When he was playing for the Minnesota Twins in 2011, the Nationals’ Denard Span collided with Kansas City Royals catcher Brayan Pena and suffered a concussion. Even still, he thinks a change would have an adverse effect.

“I would really rather see the game be played the way it’s been played for 100 years,” Span said. “Maybe try to stay lower instead of guys going for shoulders and up. It’s definitely going to prevent injuries, but it’s going to change the game. I’m not looking forward to that, really.

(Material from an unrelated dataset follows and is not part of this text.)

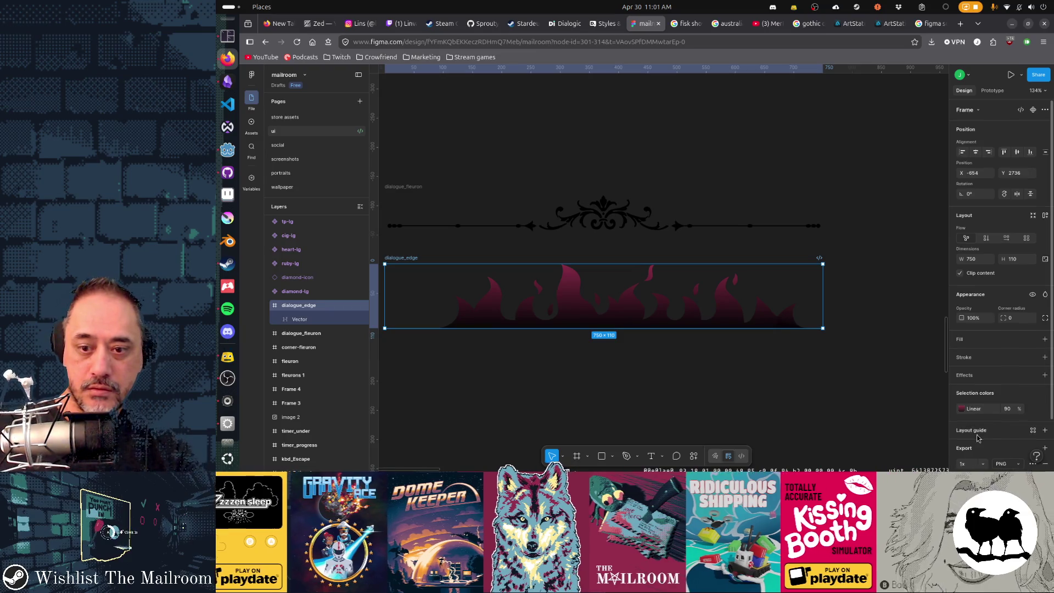
{"action": "scroll", "coordinate": [978, 438], "scroll_direction": "down", "scroll_amount": 2}
{"action": "key", "text": "alt+Tab"}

“Now, the runner has to think about how he’s going to slide. Whenever you tell a player that you can’t do something, now we have to slow our bodies up. Usually when you’re not going 100 percent, that’s when you’re more susceptible to injury. You got to think about it in so many ways.”

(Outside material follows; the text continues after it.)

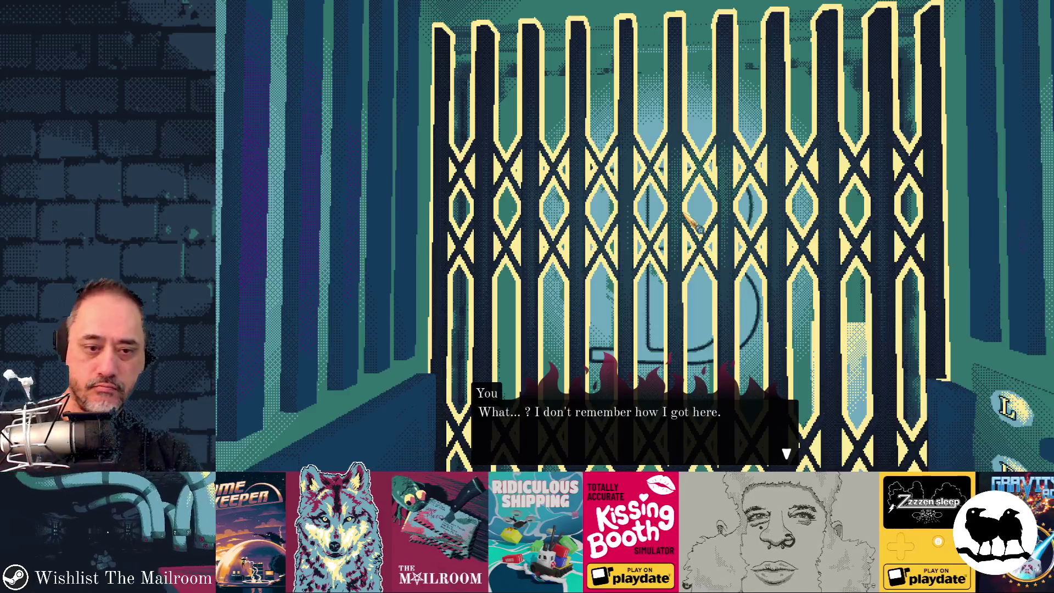
{"action": "key", "text": "alt+Tab"}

Some Nationals players fear that catchers who need not worry about collisions could block home plate by laying their shin guards across home plate, increasing the risk of lower-leg injuries.

The Nationals have seen it. On July 6 last season, Ian Desmond hit a grounder to second with the bases loaded. Anthony Rendon sprinted home from third base. Padres catcher Yasmani Grandal stretched to receive the throw, and Rendon slid hard into home plate, a legal play under the proposed new rules. Rendon’s slide twisted Grandal’s knee, tearing two ligaments and knocking him out for the season.

Nationals catcher Chris Snyder, a 10-year veteran, favors outlawing collisions. But he has questions about how the rule change would be implemented. What is the punishment? What constitutes a collision? How do you determine if catcher or runner is at fault? How can a catcher block the plate?

“You go from there, what’s next?” Snyder said. “Are they going to have the little orange base like they do in my kid’s Little League on first base? In the end, I’m all for the player safety. We’ll just see how it turns out.”